### DATASET RECORDS ###

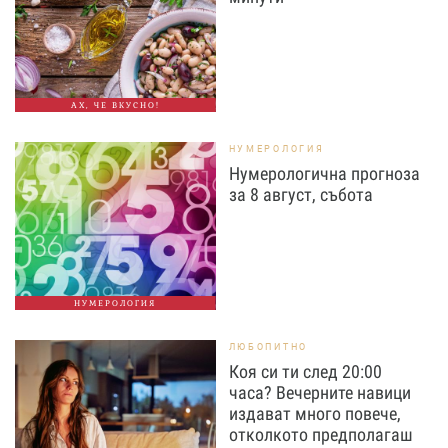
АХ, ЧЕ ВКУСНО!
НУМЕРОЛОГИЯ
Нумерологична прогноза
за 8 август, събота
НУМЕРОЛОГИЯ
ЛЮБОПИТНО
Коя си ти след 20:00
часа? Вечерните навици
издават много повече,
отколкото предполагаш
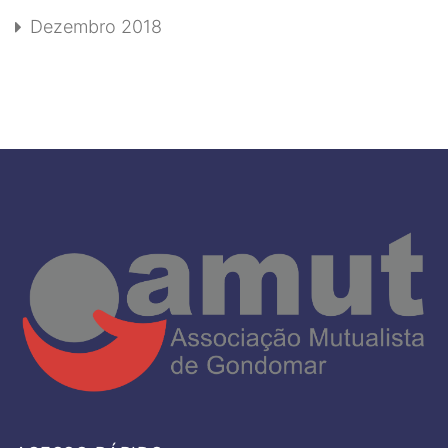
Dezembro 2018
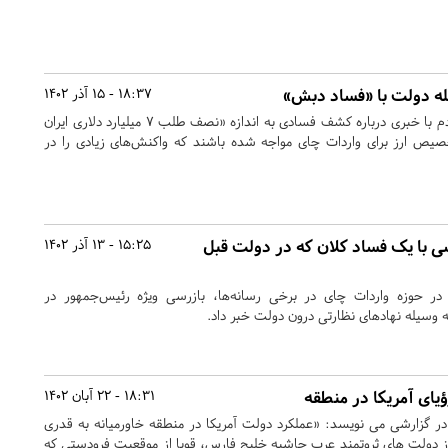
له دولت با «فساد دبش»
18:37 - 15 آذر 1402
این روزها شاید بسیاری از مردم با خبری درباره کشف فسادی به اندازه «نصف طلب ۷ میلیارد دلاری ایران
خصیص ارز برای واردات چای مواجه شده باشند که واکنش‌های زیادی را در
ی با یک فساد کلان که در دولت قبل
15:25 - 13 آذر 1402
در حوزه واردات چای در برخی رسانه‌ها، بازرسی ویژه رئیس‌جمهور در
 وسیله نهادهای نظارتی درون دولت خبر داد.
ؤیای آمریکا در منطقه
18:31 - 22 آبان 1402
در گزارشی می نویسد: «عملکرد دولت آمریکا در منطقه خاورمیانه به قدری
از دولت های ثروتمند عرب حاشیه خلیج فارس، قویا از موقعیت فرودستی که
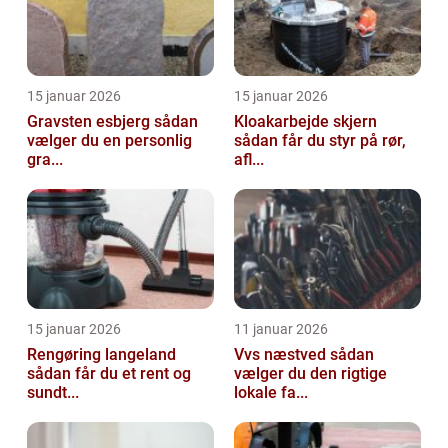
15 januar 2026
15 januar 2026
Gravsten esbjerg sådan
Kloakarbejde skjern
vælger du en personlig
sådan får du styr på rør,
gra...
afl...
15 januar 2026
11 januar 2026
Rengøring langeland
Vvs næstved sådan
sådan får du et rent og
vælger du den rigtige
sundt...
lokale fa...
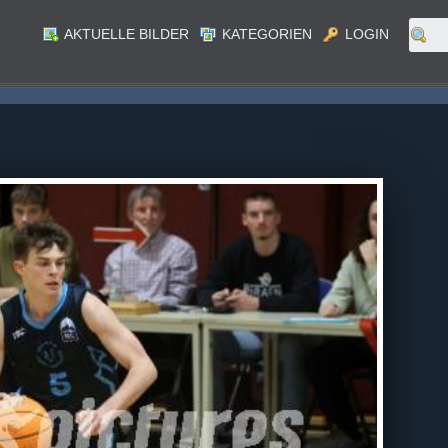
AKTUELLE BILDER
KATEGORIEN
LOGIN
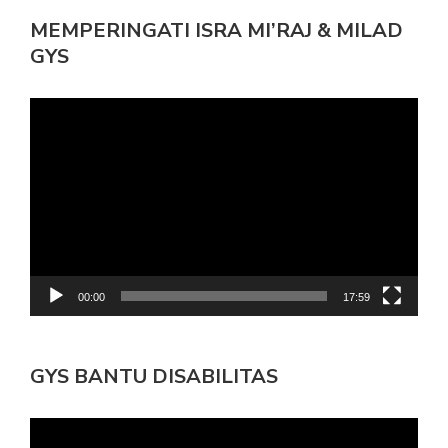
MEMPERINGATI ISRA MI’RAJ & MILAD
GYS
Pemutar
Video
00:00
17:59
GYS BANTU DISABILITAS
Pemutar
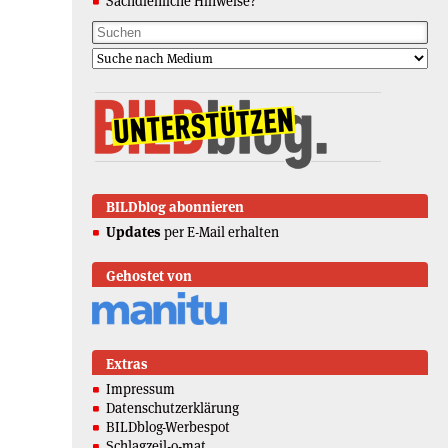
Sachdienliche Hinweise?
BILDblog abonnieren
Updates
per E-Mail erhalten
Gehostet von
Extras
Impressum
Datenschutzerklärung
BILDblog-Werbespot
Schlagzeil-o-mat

###

_WHAT TO DO:_
Find every line above that contains the word "sådan", and copy each such line in full.

_RESULT FOR THIS TASK:_
Gravsten esbjerg sådan
sådan får du styr på rør,
Vvs næstved sådan
sådan får du et rent og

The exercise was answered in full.